=== DATA EXTRACT ===

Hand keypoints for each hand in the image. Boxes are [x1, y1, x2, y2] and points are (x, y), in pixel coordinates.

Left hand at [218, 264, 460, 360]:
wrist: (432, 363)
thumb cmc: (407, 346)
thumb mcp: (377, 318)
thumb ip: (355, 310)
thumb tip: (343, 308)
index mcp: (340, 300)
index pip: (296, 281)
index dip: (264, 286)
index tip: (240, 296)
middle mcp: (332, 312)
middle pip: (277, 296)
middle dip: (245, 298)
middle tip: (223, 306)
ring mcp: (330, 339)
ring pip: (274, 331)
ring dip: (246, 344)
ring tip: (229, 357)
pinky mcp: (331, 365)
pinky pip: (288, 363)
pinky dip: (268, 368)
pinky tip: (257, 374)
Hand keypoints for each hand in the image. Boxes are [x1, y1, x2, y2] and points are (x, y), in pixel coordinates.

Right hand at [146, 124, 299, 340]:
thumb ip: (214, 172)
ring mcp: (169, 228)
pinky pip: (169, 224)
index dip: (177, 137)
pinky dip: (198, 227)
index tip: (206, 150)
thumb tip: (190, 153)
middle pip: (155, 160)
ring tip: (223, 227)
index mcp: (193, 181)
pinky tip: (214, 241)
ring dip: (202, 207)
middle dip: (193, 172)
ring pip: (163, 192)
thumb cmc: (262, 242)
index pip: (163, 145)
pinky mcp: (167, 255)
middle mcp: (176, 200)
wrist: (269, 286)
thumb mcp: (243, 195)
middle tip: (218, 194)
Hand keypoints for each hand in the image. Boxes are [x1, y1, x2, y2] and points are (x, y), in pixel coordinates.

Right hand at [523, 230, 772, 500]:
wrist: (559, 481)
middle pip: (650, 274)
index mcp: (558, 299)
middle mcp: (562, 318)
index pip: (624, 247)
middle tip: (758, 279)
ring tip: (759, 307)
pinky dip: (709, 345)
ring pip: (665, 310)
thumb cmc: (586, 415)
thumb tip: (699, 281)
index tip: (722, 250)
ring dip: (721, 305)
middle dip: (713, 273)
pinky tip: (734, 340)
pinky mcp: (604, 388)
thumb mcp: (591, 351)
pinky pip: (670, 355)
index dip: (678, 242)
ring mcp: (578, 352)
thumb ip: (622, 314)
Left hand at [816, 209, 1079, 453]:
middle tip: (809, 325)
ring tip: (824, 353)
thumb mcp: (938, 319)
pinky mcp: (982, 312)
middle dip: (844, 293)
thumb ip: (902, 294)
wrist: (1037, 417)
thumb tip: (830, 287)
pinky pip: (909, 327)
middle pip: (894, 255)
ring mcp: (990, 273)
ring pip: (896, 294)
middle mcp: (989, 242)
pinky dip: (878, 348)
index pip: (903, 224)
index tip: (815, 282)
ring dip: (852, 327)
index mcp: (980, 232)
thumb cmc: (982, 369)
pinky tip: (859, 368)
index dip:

=== EXERCISE OBJECTIVE ===
Transcribe every line above, character for character.

=== SOLUTION TO THIS PROBLEM ===
Hand keypoints for each hand in the image. Boxes are [x1, y1, x2, y2] and points are (x, y), in pixel coordinates.

Left hand at [218, 264, 460, 360]:
wrist: (432, 363)
thumb cmc: (407, 346)
thumb mcp: (377, 318)
thumb ip: (355, 310)
thumb tip: (343, 308)
index mcp: (340, 300)
index pip: (296, 281)
index dip: (264, 286)
index tip: (240, 296)
middle mcp: (332, 312)
middle pip: (277, 296)
middle dip: (245, 298)
middle tip: (223, 306)
ring mcp: (330, 339)
ring pip: (274, 331)
ring dip: (246, 344)
ring tip: (229, 357)
pinky mcp: (331, 365)
pinky pip: (288, 363)
pinky dip: (268, 368)
pinky tip: (257, 374)
Hand keypoints for each hand in the image. Boxes are [x1, y1, x2, y2] and points are (x, y), in pixel coordinates.

Right hand at [146, 124, 299, 340]:
thumb ip: (214, 172)
ring mcp: (169, 228)
pinky pip: (169, 224)
index dip: (177, 137)
pinky dip: (198, 227)
index tip: (206, 150)
thumb tip: (190, 153)
middle pip: (155, 160)
ring tip: (223, 227)
index mcp: (193, 181)
pinky tip: (214, 241)
ring dip: (202, 207)
middle dip: (193, 172)
ring pip: (163, 192)
thumb cmc: (262, 242)
index pip: (163, 145)
pinky mcp: (167, 255)
middle mcp: (176, 200)
wrist: (269, 286)
thumb mcp: (243, 195)
middle tip: (218, 194)
Hand keypoints for each hand in the image. Boxes are [x1, y1, x2, y2] and points are (x, y), in pixel coordinates.

Right hand at [523, 230, 772, 500]:
wrist: (559, 481)
middle pip: (650, 274)
index mcp: (558, 299)
middle mcp: (562, 318)
index pip: (624, 247)
middle tip: (758, 279)
ring tip: (759, 307)
pinky dip: (709, 345)
ring pip: (665, 310)
thumb cmc: (586, 415)
thumb tip: (699, 281)
index tip: (722, 250)
ring dip: (721, 305)
middle dip: (713, 273)
pinky tip: (734, 340)
pinky mcp: (604, 388)
thumb mcp: (591, 351)
pinky pip: (670, 355)
index dip: (678, 242)
ring mcp: (578, 352)
thumb ip: (622, 314)
Left hand at [816, 209, 1079, 453]:
middle tip: (809, 325)
ring tip: (824, 353)
thumb mcp: (938, 319)
pinky mcp: (982, 312)
middle dip: (844, 293)
thumb ip: (902, 294)
wrist: (1037, 417)
thumb tip: (830, 287)
pinky pip: (909, 327)
middle pip: (894, 255)
ring mcp: (990, 273)
ring pip: (896, 294)
middle mcp: (989, 242)
pinky dip: (878, 348)
index pip: (903, 224)
index tip: (815, 282)
ring dip: (852, 327)
index mcp: (980, 232)
thumb cmc: (982, 369)
pinky tip: (859, 368)
index dip:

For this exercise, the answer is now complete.